Um adolescente aparentando 15 anos chega ao Auto Posto Energy, na Avenida Winston Churchill (zona norte de Londrina), por volta das 20 horas. Deixa a bicicleta no chão e saca um revólver calibre 38 obrigando os dois funcionários em serviço a entrar na loja de conveniência. O rapaz leva R$ 150,00 em maços de cigarros e R$ 280,00 em dinheiro, pega a bicicleta e foge.

Ao ver a fita gravada pela câmera de segurança, o gerente do posto, Márcio Agnelo, reconheceu o rapaz. ''Ele já assaltou o posto outra vez'', disse. O estabelecimento foi assaltado por menores três vezes entre o dia 12 de outubro e sábado passado, quando ocorreu o último assalto.

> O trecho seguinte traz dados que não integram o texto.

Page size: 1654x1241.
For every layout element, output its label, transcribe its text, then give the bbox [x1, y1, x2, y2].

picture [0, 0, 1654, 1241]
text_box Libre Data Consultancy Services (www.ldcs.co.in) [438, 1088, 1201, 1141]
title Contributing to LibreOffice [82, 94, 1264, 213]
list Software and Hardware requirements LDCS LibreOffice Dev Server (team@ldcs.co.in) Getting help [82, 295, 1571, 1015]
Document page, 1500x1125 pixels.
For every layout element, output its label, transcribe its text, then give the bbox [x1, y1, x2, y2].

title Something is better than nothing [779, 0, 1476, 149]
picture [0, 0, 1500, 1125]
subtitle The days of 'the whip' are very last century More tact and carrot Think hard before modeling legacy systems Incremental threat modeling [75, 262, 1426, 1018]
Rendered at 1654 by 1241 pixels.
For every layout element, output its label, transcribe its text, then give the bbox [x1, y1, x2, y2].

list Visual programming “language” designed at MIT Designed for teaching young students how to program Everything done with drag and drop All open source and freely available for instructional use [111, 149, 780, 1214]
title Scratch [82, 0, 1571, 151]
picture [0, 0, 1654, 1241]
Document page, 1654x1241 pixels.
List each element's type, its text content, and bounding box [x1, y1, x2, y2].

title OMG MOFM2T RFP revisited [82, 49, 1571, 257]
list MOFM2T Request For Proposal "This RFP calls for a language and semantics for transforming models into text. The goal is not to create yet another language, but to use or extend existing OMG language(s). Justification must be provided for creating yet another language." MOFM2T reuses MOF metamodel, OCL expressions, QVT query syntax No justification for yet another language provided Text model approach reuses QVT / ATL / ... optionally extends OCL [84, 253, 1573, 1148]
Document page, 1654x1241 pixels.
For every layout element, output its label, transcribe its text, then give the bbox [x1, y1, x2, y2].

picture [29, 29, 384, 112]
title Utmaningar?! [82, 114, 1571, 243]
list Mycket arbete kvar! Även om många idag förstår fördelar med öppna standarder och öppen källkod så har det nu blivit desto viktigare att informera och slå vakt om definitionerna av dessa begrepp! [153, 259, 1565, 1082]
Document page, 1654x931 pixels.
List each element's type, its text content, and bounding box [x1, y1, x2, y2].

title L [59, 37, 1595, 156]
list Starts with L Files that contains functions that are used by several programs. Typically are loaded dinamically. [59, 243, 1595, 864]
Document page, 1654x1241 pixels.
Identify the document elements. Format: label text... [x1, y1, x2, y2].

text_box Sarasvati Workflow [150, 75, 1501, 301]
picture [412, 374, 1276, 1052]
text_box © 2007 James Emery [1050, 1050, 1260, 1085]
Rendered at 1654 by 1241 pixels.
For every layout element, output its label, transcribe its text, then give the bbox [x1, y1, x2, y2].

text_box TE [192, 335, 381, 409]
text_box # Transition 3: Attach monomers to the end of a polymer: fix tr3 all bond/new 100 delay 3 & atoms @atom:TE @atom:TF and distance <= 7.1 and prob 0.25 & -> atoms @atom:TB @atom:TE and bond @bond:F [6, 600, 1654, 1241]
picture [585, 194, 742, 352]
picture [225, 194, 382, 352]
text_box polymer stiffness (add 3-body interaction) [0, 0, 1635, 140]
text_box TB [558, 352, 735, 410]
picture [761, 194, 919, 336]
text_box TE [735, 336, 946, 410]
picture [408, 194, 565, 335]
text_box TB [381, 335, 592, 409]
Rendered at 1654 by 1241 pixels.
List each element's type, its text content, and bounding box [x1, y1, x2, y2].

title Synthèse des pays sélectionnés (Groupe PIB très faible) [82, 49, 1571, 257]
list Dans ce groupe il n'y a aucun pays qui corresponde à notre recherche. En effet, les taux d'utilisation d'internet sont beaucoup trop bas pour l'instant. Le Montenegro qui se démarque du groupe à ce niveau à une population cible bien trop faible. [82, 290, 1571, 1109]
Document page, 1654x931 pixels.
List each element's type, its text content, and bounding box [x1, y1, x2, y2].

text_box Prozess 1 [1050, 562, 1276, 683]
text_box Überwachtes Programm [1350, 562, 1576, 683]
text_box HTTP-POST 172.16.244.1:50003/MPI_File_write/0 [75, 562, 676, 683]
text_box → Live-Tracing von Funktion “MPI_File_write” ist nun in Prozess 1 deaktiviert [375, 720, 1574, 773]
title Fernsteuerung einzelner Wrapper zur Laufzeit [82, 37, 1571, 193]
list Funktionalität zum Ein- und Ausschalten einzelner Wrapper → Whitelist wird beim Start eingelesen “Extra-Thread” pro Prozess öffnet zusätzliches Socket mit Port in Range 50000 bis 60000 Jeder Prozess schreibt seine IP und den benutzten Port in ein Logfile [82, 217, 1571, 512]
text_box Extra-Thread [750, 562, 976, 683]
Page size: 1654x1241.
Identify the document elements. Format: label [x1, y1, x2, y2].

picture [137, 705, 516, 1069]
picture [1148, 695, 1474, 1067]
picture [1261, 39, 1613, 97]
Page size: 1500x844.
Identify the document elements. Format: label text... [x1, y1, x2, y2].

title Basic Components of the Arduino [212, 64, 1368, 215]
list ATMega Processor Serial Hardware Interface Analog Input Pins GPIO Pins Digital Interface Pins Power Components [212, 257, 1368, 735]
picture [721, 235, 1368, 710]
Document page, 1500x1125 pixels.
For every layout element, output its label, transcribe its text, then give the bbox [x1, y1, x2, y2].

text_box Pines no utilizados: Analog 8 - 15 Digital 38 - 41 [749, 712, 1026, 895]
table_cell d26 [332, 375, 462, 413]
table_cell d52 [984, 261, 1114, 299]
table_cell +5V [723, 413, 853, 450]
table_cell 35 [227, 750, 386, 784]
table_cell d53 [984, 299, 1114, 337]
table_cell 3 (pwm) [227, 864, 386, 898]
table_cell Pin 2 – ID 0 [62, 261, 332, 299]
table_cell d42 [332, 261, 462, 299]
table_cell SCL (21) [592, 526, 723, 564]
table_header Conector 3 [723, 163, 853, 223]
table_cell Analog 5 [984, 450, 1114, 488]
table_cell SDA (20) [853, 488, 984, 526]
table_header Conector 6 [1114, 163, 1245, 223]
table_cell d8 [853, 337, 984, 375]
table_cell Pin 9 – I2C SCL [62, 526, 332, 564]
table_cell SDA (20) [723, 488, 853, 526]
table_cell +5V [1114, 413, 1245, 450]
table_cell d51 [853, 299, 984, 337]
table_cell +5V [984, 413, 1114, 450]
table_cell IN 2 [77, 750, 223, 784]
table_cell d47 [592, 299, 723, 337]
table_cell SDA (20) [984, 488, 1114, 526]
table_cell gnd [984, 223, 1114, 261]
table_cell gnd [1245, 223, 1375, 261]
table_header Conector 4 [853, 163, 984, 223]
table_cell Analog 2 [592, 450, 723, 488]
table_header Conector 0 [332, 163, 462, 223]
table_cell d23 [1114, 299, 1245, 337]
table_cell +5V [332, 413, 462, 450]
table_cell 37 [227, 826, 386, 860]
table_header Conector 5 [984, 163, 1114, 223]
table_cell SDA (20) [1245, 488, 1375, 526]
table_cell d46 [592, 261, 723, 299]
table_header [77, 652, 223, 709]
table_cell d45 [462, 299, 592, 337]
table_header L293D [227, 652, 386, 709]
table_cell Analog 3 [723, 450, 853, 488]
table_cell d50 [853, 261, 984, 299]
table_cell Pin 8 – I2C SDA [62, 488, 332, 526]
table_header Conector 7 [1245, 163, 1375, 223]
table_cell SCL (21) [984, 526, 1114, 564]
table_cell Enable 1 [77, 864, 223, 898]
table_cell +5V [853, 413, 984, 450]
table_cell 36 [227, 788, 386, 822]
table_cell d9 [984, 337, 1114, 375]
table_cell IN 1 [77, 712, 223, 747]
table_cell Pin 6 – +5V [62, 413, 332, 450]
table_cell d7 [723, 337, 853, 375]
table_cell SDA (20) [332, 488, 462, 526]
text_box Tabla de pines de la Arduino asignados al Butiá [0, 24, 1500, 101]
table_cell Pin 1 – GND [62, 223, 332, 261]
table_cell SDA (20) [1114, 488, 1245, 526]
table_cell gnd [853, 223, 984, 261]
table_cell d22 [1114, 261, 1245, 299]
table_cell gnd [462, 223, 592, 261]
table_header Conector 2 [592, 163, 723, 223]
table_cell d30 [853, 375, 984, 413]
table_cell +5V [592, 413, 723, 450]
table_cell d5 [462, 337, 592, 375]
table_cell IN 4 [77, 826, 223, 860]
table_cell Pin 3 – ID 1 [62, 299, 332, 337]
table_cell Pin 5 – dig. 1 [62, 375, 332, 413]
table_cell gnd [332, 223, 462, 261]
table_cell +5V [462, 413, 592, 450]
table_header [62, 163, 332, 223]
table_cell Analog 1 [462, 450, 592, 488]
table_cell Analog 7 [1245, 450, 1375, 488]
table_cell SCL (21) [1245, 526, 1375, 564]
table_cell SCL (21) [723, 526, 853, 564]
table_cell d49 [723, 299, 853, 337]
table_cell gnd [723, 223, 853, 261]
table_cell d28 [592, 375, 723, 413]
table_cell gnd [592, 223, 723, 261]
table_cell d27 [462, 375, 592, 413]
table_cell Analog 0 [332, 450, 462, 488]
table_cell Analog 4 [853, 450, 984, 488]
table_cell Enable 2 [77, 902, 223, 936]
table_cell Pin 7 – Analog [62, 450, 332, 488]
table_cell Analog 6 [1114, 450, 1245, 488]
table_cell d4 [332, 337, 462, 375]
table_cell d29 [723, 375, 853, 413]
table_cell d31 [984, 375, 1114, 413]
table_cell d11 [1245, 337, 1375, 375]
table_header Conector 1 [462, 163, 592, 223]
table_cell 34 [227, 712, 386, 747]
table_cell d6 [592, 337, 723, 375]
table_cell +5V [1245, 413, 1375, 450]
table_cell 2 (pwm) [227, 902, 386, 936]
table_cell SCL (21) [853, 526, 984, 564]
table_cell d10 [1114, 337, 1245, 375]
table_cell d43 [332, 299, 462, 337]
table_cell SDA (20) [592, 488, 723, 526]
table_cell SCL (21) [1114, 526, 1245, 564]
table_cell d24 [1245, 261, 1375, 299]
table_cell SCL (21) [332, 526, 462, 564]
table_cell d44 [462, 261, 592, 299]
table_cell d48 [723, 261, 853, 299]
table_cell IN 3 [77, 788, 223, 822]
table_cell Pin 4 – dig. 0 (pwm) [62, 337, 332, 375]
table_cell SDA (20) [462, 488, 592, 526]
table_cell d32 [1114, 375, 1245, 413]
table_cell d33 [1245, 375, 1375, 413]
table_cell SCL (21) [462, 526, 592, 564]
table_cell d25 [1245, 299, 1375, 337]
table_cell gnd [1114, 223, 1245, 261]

Agnelo afirma que o próprio policial que atendeu a ocorrência, ao ver a fita, disse que há 15 dias o mesmo adolescente estava preso no Centro Integrado de Assistência ao Adolescente Infrator (Ciaadi). A ocorrência revela um problema grave em Londrina e sem ações contundentes que busquem soluções: a reincidência de adolescentes na prática de infrações.

De acordo com a socióloga Fátima Luzia da Silva, responsável pela recepção e triagem do Ciaadi, em outubro 141 adolescentes passaram pelo centro e destes, 88 eram reincidentes. Ela afirma que os garotos já passaram por diversos projetos municipais de reintegração social: cursos profissionalizantes, tratamentos para usuários de drogas, cursos de música, teatro, e outros. ''Mas eles não ficam'', diz.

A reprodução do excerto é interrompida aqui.